What needs to be done: Return each entry word for word and skip its pictures.

══════════

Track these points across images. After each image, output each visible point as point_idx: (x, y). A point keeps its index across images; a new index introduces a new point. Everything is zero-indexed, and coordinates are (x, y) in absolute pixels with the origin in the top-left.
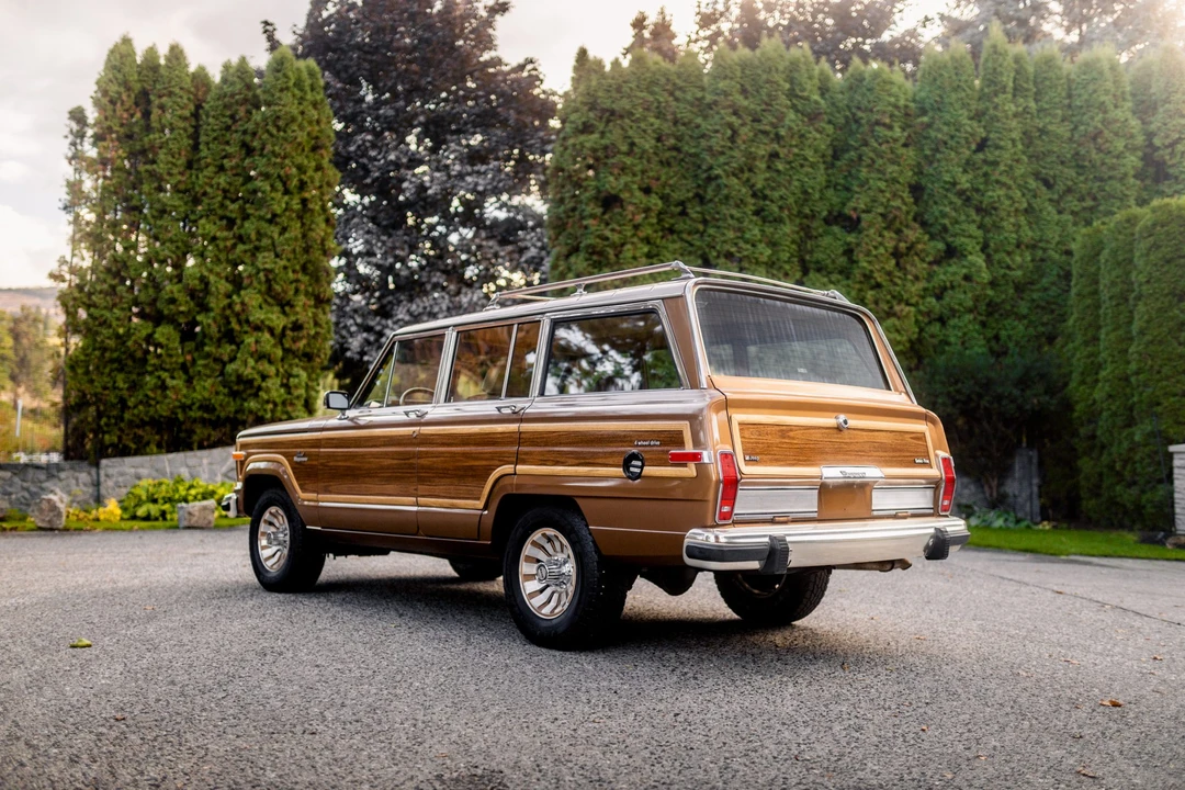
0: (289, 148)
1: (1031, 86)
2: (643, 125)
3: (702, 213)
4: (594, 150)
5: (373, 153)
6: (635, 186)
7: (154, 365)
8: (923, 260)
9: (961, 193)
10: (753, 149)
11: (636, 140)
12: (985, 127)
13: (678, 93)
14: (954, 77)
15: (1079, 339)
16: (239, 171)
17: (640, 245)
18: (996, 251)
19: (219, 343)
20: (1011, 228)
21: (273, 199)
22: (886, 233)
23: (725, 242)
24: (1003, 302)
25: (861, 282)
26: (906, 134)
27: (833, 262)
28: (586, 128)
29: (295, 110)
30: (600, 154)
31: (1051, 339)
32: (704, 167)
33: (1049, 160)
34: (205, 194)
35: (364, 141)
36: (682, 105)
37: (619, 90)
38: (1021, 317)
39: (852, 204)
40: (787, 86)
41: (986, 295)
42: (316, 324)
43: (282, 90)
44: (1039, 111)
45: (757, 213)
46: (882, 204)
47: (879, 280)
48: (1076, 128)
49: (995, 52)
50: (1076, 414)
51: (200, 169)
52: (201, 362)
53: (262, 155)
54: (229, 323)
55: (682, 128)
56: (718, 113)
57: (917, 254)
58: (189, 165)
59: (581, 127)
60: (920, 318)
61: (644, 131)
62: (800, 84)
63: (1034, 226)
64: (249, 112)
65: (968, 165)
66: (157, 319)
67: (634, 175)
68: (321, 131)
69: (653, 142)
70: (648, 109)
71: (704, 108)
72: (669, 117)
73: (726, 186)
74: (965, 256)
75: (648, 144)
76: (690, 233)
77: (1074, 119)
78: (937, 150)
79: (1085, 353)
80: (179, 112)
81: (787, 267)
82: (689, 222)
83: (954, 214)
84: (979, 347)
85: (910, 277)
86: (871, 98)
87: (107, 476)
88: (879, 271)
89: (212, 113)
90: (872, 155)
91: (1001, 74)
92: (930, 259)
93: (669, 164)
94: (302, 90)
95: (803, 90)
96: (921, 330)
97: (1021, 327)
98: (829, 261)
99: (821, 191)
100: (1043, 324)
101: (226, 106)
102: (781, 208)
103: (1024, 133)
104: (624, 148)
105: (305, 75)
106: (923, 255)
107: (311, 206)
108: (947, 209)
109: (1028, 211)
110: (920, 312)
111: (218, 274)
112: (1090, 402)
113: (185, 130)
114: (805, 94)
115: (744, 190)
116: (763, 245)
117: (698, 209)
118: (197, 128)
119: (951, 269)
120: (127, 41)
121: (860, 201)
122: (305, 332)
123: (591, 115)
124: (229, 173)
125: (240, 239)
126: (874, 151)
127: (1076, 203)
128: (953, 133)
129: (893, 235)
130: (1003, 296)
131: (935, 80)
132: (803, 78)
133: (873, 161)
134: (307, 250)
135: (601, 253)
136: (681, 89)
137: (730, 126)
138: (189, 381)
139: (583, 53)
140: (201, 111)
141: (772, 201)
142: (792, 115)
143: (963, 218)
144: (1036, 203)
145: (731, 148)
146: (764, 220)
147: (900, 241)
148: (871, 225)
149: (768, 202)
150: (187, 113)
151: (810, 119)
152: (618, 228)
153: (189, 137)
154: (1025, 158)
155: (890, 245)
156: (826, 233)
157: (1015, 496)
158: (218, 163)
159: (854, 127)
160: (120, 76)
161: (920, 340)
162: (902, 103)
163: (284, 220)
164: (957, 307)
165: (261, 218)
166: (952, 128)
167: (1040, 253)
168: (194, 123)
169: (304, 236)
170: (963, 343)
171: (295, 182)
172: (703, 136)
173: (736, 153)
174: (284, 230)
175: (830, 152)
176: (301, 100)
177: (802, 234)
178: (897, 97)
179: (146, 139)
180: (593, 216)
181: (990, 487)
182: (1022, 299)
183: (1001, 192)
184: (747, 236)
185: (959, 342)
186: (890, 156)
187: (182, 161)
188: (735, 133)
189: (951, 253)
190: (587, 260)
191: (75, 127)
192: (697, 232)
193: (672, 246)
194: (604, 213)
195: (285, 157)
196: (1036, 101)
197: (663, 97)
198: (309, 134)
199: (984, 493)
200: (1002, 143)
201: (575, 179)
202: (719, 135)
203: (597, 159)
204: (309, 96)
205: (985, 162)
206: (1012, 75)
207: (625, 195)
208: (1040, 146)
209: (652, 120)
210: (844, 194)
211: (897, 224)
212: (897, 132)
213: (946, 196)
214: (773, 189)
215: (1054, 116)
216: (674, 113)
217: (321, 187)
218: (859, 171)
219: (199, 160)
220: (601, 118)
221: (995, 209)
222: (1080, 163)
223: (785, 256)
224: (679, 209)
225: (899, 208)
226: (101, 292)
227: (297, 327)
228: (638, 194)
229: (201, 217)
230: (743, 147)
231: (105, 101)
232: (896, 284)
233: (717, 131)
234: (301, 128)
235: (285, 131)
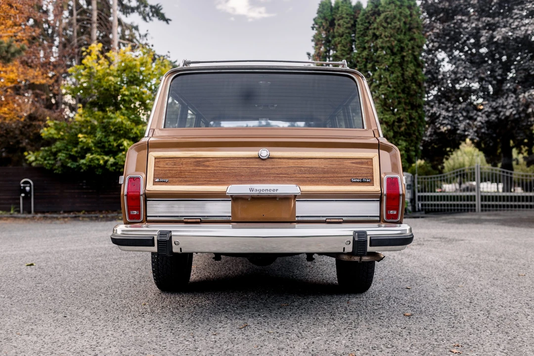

══════════

Answer to this exercise:
Track these points across images. After each image, output each visible point as point_idx: (x, y). A point keeps its index across images; a new index introduces a new point. Everything is zero-indexed, and coordinates are (x, y) in absolute pixels with the origin in the top-left.
0: (289, 148)
1: (1031, 86)
2: (643, 125)
3: (702, 213)
4: (594, 150)
5: (373, 153)
6: (635, 186)
7: (154, 365)
8: (923, 260)
9: (961, 193)
10: (753, 149)
11: (636, 140)
12: (985, 127)
13: (678, 93)
14: (954, 77)
15: (1079, 339)
16: (239, 171)
17: (640, 245)
18: (996, 251)
19: (219, 343)
20: (1011, 228)
21: (273, 199)
22: (886, 233)
23: (725, 242)
24: (1003, 302)
25: (861, 282)
26: (906, 134)
27: (833, 262)
28: (586, 128)
29: (295, 110)
30: (600, 154)
31: (1051, 339)
32: (704, 167)
33: (1049, 160)
34: (205, 194)
35: (364, 141)
36: (682, 105)
37: (619, 90)
38: (1021, 317)
39: (852, 204)
40: (787, 86)
41: (986, 295)
42: (316, 324)
43: (282, 90)
44: (1039, 111)
45: (757, 213)
46: (882, 204)
47: (879, 280)
48: (1076, 128)
49: (995, 52)
50: (1076, 414)
51: (200, 169)
52: (201, 362)
53: (262, 155)
54: (229, 323)
55: (682, 128)
56: (718, 113)
57: (917, 254)
58: (189, 165)
59: (581, 127)
60: (920, 318)
61: (644, 131)
62: (800, 84)
63: (1034, 226)
64: (249, 112)
65: (968, 165)
66: (157, 319)
67: (634, 175)
68: (321, 131)
69: (653, 142)
70: (648, 109)
71: (704, 108)
72: (669, 117)
73: (726, 186)
74: (965, 256)
75: (648, 144)
76: (690, 233)
77: (1074, 119)
78: (937, 150)
79: (1085, 353)
80: (179, 112)
81: (787, 267)
82: (689, 222)
83: (954, 214)
84: (979, 347)
85: (910, 277)
86: (871, 98)
87: (107, 476)
88: (879, 271)
89: (212, 113)
90: (872, 155)
91: (1001, 74)
92: (930, 259)
93: (669, 164)
94: (302, 90)
95: (803, 90)
96: (921, 330)
97: (1021, 327)
98: (829, 261)
99: (821, 191)
100: (1043, 324)
101: (226, 106)
102: (781, 208)
103: (1024, 133)
104: (624, 148)
105: (305, 75)
106: (923, 255)
107: (311, 206)
108: (947, 209)
109: (1028, 211)
110: (920, 312)
111: (218, 274)
112: (1090, 402)
113: (185, 130)
114: (805, 94)
115: (744, 190)
116: (763, 245)
117: (698, 209)
118: (197, 128)
119: (951, 269)
120: (127, 41)
121: (860, 201)
122: (305, 332)
123: (591, 115)
124: (229, 173)
125: (240, 239)
126: (874, 151)
127: (1076, 203)
128: (953, 133)
129: (893, 235)
130: (1003, 296)
131: (935, 80)
132: (803, 78)
133: (873, 161)
134: (307, 250)
135: (601, 253)
136: (681, 89)
137: (730, 126)
138: (189, 381)
139: (583, 53)
140: (201, 111)
141: (772, 201)
142: (792, 115)
143: (963, 218)
144: (1036, 203)
145: (731, 148)
146: (764, 220)
147: (900, 241)
148: (871, 225)
149: (768, 202)
150: (187, 113)
151: (810, 119)
152: (618, 228)
153: (189, 137)
154: (1025, 158)
155: (890, 245)
156: (826, 233)
157: (1015, 496)
158: (218, 163)
159: (854, 127)
160: (120, 76)
161: (920, 340)
162: (902, 103)
163: (284, 220)
164: (957, 307)
165: (261, 218)
166: (952, 128)
167: (1040, 253)
168: (194, 123)
169: (304, 236)
170: (963, 343)
171: (295, 182)
172: (703, 136)
173: (736, 153)
174: (284, 230)
175: (830, 152)
176: (301, 100)
177: (802, 234)
178: (897, 97)
179: (146, 139)
180: (593, 216)
181: (990, 487)
182: (1022, 299)
183: (1001, 192)
184: (747, 236)
185: (959, 342)
186: (890, 156)
187: (182, 161)
188: (735, 133)
189: (951, 253)
190: (587, 260)
191: (75, 127)
192: (697, 232)
193: (672, 246)
194: (604, 213)
195: (285, 157)
196: (1036, 101)
197: (663, 97)
198: (309, 134)
199: (984, 493)
200: (1002, 143)
201: (575, 179)
202: (719, 135)
203: (597, 159)
204: (309, 96)
205: (985, 162)
206: (1012, 75)
207: (625, 195)
208: (1040, 146)
209: (652, 120)
210: (844, 194)
211: (897, 224)
212: (897, 132)
213: (946, 196)
214: (773, 189)
215: (1054, 116)
216: (674, 113)
217: (321, 187)
218: (859, 171)
219: (199, 160)
220: (601, 118)
221: (995, 209)
222: (1080, 163)
223: (785, 256)
224: (679, 209)
225: (899, 208)
226: (101, 292)
227: (297, 327)
228: (638, 194)
229: (201, 217)
230: (743, 147)
231: (105, 101)
232: (896, 284)
233: (717, 131)
234: (301, 128)
235: (285, 131)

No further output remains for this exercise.